## What is needed:
Check every line in the records below for the word "sudo" and report how many have it, nothing more.

## Record set:
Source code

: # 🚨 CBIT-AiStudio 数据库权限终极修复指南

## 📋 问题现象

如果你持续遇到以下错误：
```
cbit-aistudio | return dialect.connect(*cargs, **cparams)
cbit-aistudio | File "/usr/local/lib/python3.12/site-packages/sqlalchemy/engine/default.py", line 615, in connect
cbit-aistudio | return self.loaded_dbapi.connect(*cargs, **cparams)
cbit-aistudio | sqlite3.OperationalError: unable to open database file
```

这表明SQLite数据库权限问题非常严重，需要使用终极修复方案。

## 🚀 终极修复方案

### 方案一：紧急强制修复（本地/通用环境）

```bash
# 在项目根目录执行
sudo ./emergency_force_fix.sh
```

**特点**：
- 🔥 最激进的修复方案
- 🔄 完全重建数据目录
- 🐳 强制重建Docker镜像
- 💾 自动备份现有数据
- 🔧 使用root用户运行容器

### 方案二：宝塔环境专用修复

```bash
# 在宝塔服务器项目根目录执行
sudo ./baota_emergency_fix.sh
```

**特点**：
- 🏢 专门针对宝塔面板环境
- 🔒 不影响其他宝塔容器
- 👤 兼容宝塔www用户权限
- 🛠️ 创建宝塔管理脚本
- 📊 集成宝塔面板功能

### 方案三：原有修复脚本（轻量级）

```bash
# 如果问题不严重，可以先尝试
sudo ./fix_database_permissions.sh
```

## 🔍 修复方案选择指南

## Solution:
3